Mas alguns arqueólogos consideravam as guerreiras mulheres meros ornamentos mitológicos – uma crença apoiada em expectativas modernas sobre os papéis de gênero.
Susposto macho
Desde o fim da década de 1880, cientistas enxergavam o “Guerreiro Bika” por essas lentes. Os estudos sempre indicavam que o túmulo pertencia a um homem, mesmo sem análises detalhadas das ossadas.
Como descrito na reportagem de capa de março de 2017 da revista National Geographic, tudo isso mudou quando a bioarqueóloga da Universidade de Stockholm Anna Kjellström examinou com mais atenção os ossos pélvicos e mandibulares do guerreiro pela primeira vez. As dimensões levavam a crer que os restos eram de uma mulher.
Brandindo lanças e espadas, encenadores vikings e eslavos se enfrentam em uma batalha fictícia em festival na Polônia. O que começou como pequenos grupos de ladrões se tornou exércitos que conquistaram grandes parcelas da Europa.
A análise de Anna, apresentada em conferência de 2014 e publicada em 2016, não fez muito estardalhaço, e alguns arqueólogos retrucaram. Talvez as ossadas foram confundidas com as de túmulos vizinhos, afinal, as escavações foram feitas há mais de um século. Quem sabe os ossos não foram misturados aos de outras pessoas?

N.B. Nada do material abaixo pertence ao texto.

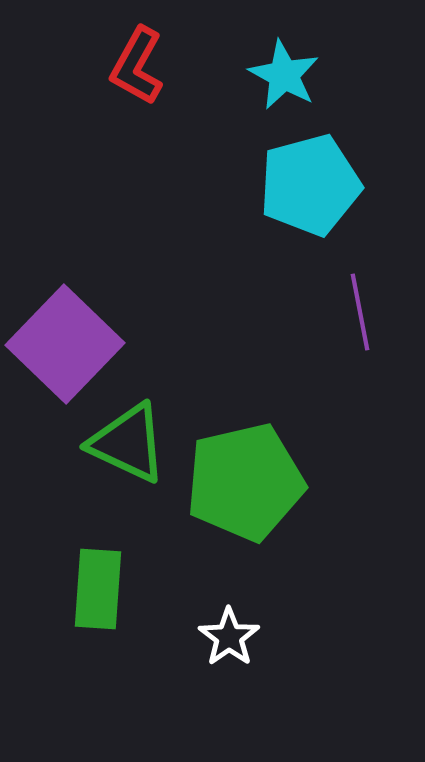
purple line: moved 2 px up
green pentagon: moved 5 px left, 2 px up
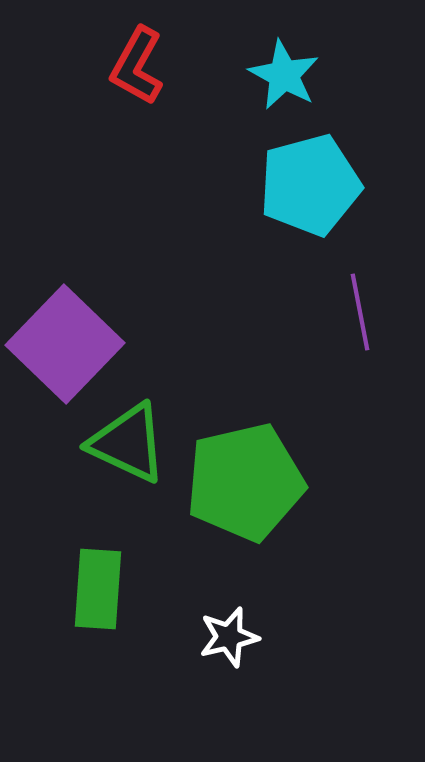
white star: rotated 22 degrees clockwise
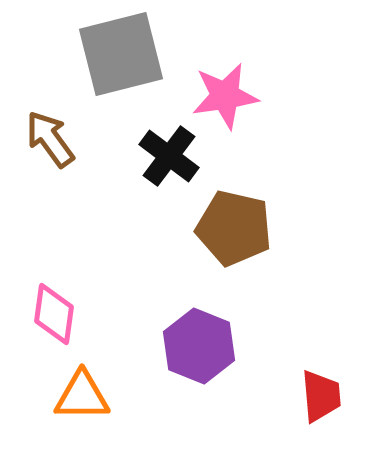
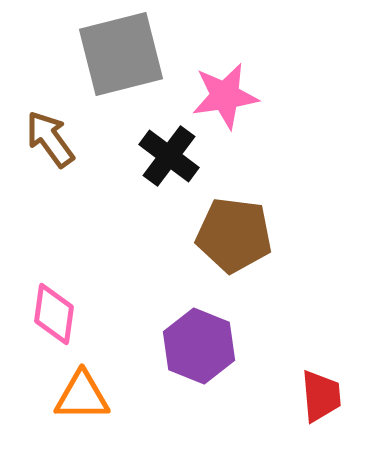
brown pentagon: moved 7 px down; rotated 6 degrees counterclockwise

Em reposta, uma equipe liderada pela arqueóloga da Universidade de Uppsala Charlotte Hedenstierna-Jonson retornou às ossadas e extraiu dois tipos de DNA. O mitocondrial, repassado de mãe para filha, determinaria se os ossos eram de um ou de vários indivíduos. Já o nuclear, revelaria o sexo biológico.
Os resultados foram claros: a equipe não encontrou nenhum cromossomo Y e o DNA mitocondrial de todos os ossos eram equivalentes. Os restos eram de uma única pessoa – uma mulher.
Charlotte e seus colegas dizem que a mulher era, provavelmente, uma guerreira – aliás, uma respeitada estrategista. “Em seu colo, ela segurava peças de jogos”, disse Charlotte em entrevista. “Isso sugere que ela planejava as táticas e liderava o grupo”.
Vida viking
Davide ainda está fascinado pelo que a descoberta diz sobre Birka, o assentamento da era viking onde a mulher foi enterrada. Abrigando um dos maiores e mais conhecidos cemitérios vikings, o sítio também foi um próspero eixo de comércio que recebia prata árabe e bizantina trocada por peles e escravos enviados pelos rios Dniepre e Volga.
Ilustração de Evald Hansen baseada no plano original do túmulo do escavador Hjalmar Stolpe, publicado em 1889.
FOTO DE ILUSTRAÇÃO CORTESIA DE UPPSALA UNIVERSITY
Talvez como resultado do fluxo de mercadorias e pessoas, o cemitério de Birka possui um ar especialmente internacional, diz Davide. Rituais de sepultamento são diversos, vão desde queimar os cadáveres a posicioná-los sentados em cadeiras.
“[Birka] costurava o mundo viking – de comércio, trocas e pessoas se movimentando não somente para matar umas as outras”, ele acrescenta. “Revelar o tipo de ética marcial nas sepulturas também é importante: trata-se de juntar duas partes importantes do mundo viking.”
“Isso é algo que gerou muito interesse ao longo dos anos porque alguns textos mencionavam as guerreiras vikings. Agora, novas tecnologias podem nos aproximar desses textos e desses estudos”, diz ele.